日体大東京五輪金コンビが支援体制に提言 阿部「コーチとも情報共有を」入江「遠征に専門医不在は不安」

2022年03月19日 05:30

スポーツ

日体大東京五輪金コンビが支援体制に提言 阿部「コーチとも情報共有を」入江「遠征に専門医不在は不安」
(左から)柔道の阿部詩、女子ボクシングの入江聖奈 Photo By スポニチ
 昨夏の東京五輪でともに金メダルを獲得した柔道女子52キロ級の阿部詩(21=日体大3年)とボクシング女子フェザー級の入江聖奈(21=同)が18日、東京・世田谷区の日体大で開かれたアスリート支援のシンポジウムに出席し、パネリストとしてサポート体制の効果を明かすとともに課題についても指摘した。
 日体大は14年に選手を支援する「アスリートサポートシステム(NASS)」を設立し、16年からは医・科学部門でのサポートを本格化。東京五輪・パラリンピックでは36人がサポートを受け、8個のメダル獲得につなげた。阿部は月1、2回のカウンセリングなどメンタル面でサポートを受けられたことに感謝する一方、国立スポーツ科学センター(JISS)で受けるサポートは異なると指摘。普段指導を受けているコーチや監督も含め「情報共有してもらって、トレーニング内容や心理状態を知ってもらうことが大切と思う」と提言を口にした。また、東京五輪前は大会の時期と生理周期について悩んでいたと明かし、「他の人と比べることができない部分。気軽に話せる方がそばにいたらと思っていた」と女性アスリート向けのサポート充実を訴えた。

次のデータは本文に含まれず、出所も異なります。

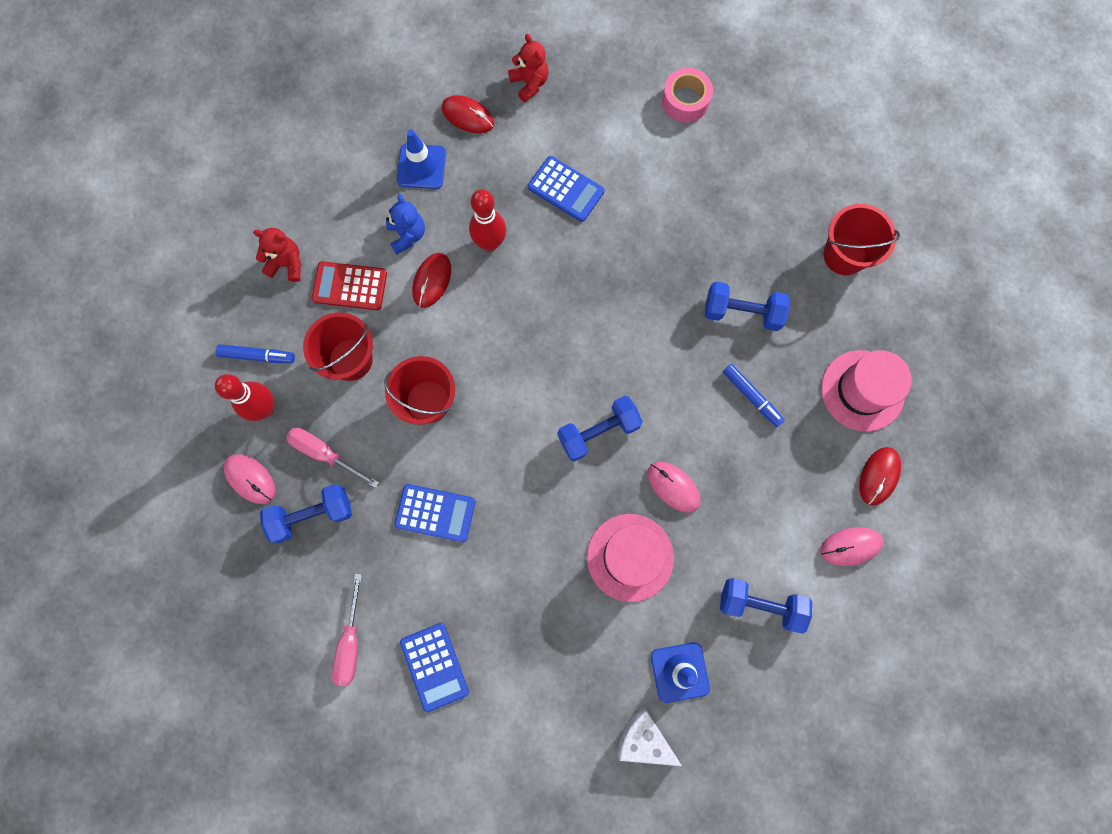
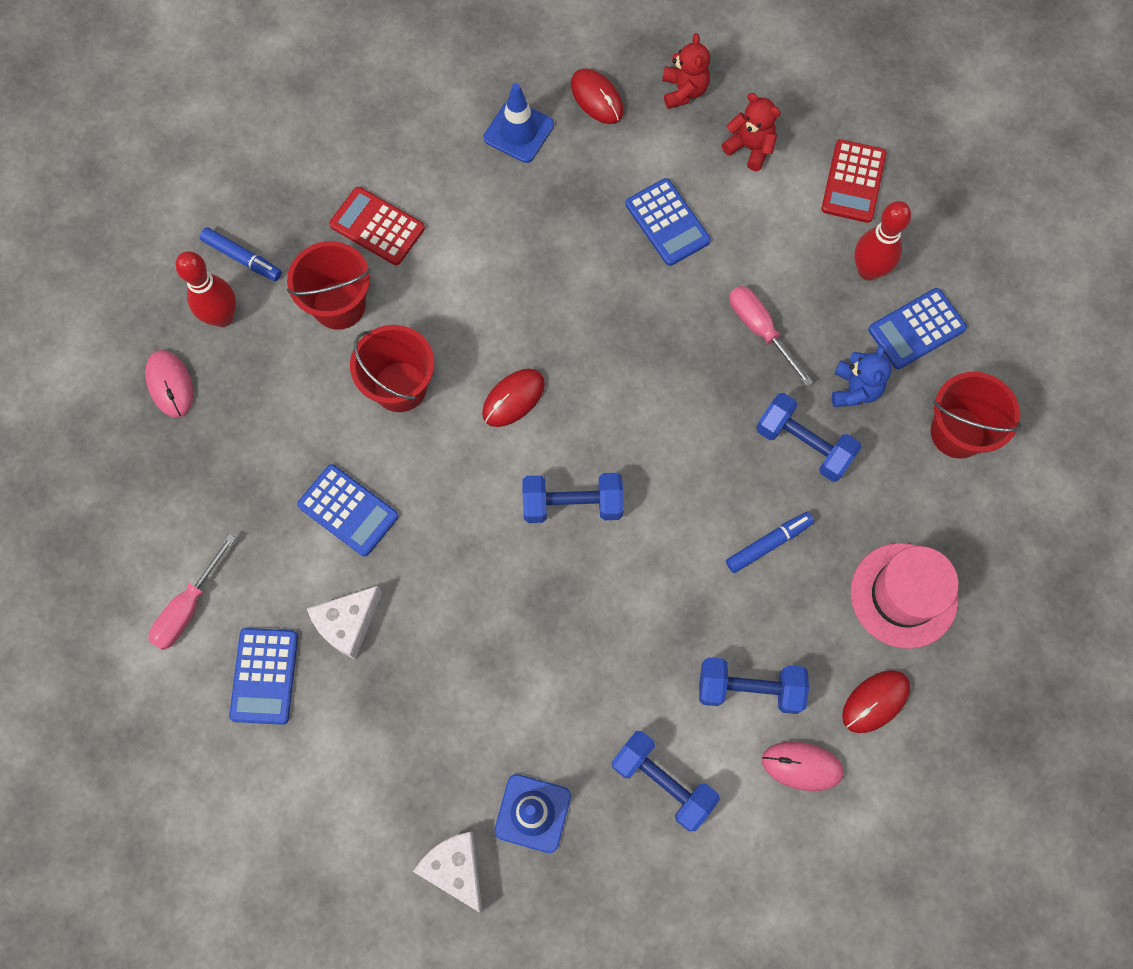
camera: 25 degrees right, 5 degrees down
(287, 264) = (322, 174): red teddy bear -> red teddy bear (750, 148)
(312, 515) = (215, 452): blue dumbbell -> blue dumbbell (749, 689)
(325, 454) = (261, 393): pink screwdriver -> pink screwdriver (760, 330)
(407, 235) = (467, 198): blue teddy bear -> blue teddy bear (854, 389)
(432, 281) = (469, 259): red mouse -> red mouse (513, 398)
(477, 598) = (347, 624): none -> white cheese
(490, 243) = (553, 245): red bowling pin -> red bowling pin (868, 270)
(630, 557) = (539, 659): pink hat -> none
(673, 487) = (627, 603): pink mouse -> none
(685, 101) = (853, 182): pink tape -> red calculator
(751, 396) = (768, 544): blue marker -> blue marker turned 105 degrees counterclockwise
(781, 191) = (916, 329): none -> blue calculator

 入江はトレーニング、メンタル、女性支援の3部門でサポートを受けたという。トレーニングでは強化ポイントを伸ばすための練習メニューを提案され、アップの際にアブローラーを導入。「上半身に刺激を入れることでパンチが決まるようになった。よりパフォーマンスを引き出せると感じた」と話した。また、五輪予選に出場する代表決定戦の前には心理面のカウンセリングで「代表を争う緊張は限られた人しか味わえない。誇りに思った方がいい」とアドバイスされ、「緊張感をぜいたくなものと捉えることができた」と効果を説明した。サポート面の課題については、ボクシングでは五輪や世界選手権以外の国際大会に日本人の専門医が同行できていないと指摘。高校時代の海外遠征で発熱した際は「現地でピンクの薬を飲まされて(ドーピング違反が)不安だった」と明かした。

 大学ではサッカーやバスケットボールなどボクシング以外の実技に取り組み「体の使い方の幅が広がった」と言う入江に対し、「稽古論」の授業で「五輪書」に触れた阿部は「宮本武蔵の生き方を学べた」と、それぞれ競技にプラスになったと声をそろえた。目標を問われると阿部は「一番はパリ五輪での2連覇」とキッパリ。現役は大学までと公言している入江は「9月のアジア大会で金メダルを獲得して、(五輪の金メダルに続き)また日本女子初の称号をいただけるように頑張りたい」と意気込んだ。